Luftangriffe: Ukrainer sollen besetzte Gebiete verlassen

Die Ukraine verstärkt ihre Luftangriffe in den von Russland besetzten Teilen des Landes. Vor diesem Hintergrund hat der Militärgouverneur des südostukrainischen Gebietes Saporischschja seine Landsleute im russisch besetzten Teil der Region zur Flucht aufgerufen. Die Risiken für Zivilisten stiegen, sagt Iwan Fedorow in einer Ansprache auf Telegram. Dafür nennt er zwei Gründe: Die ukrainischen Streitkräfte griffen in den Regionen Saporischschja und Cherson gezielt die militärische Infrastruktur der Besatzer und Versorgungswege der russischen Armee an. Die russische Armee setze mehr Kräfte ein, um die eigenen Objekte zu schützen. 
"Ebendeswegen rufe ich alle dazu auf, die Entscheidung zur Ausreise nicht zu verschieben", so der Gouverneur. Er veröffentlicht Kontakte von Hilfsorganisationen und staatlichen Stellen, die Ukrainern bei der Ausreise aus den besetzten Gebieten helfen können.
Süleyman Artiisik

Westliche Diplomaten dringen in Moskau auf Ukraine-Gespräche 

Die Botschafter Deutschlands, Frankreichs und Großbritanniens haben im russischen Außenministerium für direkte Gespräche über ein Ende des Ukraine-Kriegs geworben. Bei dem Treffen mit dem stellvertretenden Außenminister Michail Galusin sei es auch um die Unterstützung der Aufforderung des ukrainischen Präsidenten Wolodymyr Selenskyj zu direkten Verhandlungen zwischen Russland und der Ukraine unter Beteiligung der USA und Europas gegangen.

Kanzler Friedrich Merz, der britische Premier Keir Starmer, Frankreichs Präsident Emmanuel Macron und Selenskyj hatten sich zuvor in London getroffen und Kremlchef Wladimir Putin zu einer sofortigen Waffenruhe aufgerufen.

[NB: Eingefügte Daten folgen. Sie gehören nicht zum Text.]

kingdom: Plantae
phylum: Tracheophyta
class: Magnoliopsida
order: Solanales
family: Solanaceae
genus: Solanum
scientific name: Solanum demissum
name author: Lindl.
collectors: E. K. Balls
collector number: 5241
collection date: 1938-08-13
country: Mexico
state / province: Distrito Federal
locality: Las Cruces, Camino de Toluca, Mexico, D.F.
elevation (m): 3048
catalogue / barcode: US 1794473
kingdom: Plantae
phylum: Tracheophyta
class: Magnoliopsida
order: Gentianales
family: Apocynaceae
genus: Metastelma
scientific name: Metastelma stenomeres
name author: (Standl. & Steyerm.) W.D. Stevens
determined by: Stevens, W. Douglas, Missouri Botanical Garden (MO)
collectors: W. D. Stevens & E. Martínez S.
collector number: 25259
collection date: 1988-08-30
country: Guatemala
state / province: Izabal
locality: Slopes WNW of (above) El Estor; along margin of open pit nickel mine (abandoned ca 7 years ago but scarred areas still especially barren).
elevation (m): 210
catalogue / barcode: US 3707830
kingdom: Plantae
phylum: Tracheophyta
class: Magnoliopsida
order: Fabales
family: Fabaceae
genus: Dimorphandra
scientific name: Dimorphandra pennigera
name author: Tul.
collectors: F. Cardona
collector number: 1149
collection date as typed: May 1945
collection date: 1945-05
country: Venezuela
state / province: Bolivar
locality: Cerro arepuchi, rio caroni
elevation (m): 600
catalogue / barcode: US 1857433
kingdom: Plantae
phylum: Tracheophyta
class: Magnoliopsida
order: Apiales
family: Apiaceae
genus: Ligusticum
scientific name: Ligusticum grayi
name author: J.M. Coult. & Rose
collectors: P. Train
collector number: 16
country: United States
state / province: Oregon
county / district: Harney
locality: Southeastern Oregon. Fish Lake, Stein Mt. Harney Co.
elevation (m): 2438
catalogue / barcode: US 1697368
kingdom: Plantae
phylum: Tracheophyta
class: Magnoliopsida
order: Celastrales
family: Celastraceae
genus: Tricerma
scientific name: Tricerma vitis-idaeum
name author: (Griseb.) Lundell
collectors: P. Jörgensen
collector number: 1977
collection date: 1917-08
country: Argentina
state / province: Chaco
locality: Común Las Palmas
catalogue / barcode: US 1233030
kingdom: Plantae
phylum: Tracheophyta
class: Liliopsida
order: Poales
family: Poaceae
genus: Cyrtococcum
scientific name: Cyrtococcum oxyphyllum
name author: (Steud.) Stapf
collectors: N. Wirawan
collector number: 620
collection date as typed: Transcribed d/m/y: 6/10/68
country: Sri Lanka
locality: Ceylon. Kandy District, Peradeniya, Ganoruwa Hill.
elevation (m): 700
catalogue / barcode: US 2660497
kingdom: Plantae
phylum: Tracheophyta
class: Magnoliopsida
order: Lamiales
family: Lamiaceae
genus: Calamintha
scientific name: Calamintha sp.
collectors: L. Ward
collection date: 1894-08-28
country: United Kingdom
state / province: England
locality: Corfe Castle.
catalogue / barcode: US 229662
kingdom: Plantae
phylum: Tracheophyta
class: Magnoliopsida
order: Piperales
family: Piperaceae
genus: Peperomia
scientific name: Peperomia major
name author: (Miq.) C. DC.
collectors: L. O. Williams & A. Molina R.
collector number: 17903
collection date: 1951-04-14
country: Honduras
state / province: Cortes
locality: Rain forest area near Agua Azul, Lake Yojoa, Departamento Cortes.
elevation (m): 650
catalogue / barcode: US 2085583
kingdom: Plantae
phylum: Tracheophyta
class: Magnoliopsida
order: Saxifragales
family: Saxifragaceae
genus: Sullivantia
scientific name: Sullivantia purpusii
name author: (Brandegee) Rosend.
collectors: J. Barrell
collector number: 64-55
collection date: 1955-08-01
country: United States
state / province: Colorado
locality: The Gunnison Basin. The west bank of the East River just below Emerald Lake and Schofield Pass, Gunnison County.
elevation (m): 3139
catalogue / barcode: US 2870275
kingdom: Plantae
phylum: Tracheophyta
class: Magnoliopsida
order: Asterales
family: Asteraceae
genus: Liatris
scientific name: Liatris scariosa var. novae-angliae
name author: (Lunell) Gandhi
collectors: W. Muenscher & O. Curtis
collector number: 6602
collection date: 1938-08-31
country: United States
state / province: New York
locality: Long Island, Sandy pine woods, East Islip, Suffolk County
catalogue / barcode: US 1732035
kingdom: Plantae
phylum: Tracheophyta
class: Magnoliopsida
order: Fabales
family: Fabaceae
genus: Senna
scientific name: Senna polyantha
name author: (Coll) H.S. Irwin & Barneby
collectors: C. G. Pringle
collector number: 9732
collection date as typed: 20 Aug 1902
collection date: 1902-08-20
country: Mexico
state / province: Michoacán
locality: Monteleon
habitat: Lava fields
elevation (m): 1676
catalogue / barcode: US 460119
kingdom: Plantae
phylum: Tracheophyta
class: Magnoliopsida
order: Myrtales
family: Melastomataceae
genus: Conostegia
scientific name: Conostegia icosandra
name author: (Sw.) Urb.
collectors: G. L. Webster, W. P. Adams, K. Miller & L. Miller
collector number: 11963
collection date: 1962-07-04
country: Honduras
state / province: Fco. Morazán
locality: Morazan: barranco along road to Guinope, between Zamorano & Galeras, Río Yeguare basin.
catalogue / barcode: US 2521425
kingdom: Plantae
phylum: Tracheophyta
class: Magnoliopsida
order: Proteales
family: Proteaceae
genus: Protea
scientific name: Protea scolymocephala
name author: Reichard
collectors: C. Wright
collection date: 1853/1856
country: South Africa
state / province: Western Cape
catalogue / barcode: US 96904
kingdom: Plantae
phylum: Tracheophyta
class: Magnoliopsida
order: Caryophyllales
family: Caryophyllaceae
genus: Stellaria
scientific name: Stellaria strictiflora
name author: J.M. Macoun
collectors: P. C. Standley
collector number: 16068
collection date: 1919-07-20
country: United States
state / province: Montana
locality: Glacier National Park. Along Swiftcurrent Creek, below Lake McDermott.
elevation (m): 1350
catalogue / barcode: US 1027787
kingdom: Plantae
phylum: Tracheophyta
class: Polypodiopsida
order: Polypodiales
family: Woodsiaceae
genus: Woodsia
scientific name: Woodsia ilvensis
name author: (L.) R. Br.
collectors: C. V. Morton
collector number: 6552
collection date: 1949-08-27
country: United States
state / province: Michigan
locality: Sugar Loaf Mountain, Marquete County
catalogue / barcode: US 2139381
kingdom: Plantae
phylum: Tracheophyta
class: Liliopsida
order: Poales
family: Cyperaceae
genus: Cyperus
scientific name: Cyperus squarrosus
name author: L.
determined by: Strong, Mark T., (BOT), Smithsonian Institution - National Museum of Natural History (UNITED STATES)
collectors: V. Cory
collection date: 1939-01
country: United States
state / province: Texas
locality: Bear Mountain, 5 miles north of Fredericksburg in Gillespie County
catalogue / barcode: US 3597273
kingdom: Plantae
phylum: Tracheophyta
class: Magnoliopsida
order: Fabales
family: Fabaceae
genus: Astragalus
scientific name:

Das russische Außenministerium teilte nach dem Gespräch mit, den Diplomaten sei eine "objektive Einschätzung der destruktiven Politik ihrer Führungen" dargelegt worden – diese ziele darauf, Kiew zur Fortsetzung des Kriegs anzutreiben.
Marie Kerres

Ökonomen sehen Russlands Wirtschaft am Limit

Mehr als vier Jahre nach Beginn der russischen Invasion in der Ukraine gerät Russlands Wirtschaft laut einem Bericht von Ökonomen an ihre Grenzen. Moskau habe seine Geldreserven fast vollständig verbraucht - die Wirtschaft stehe im "Endstadium", heißt es im "Kiel Report" des Kieler Instituts für Weltwirtschaft und des Stockholmer Institute of Transition Economics.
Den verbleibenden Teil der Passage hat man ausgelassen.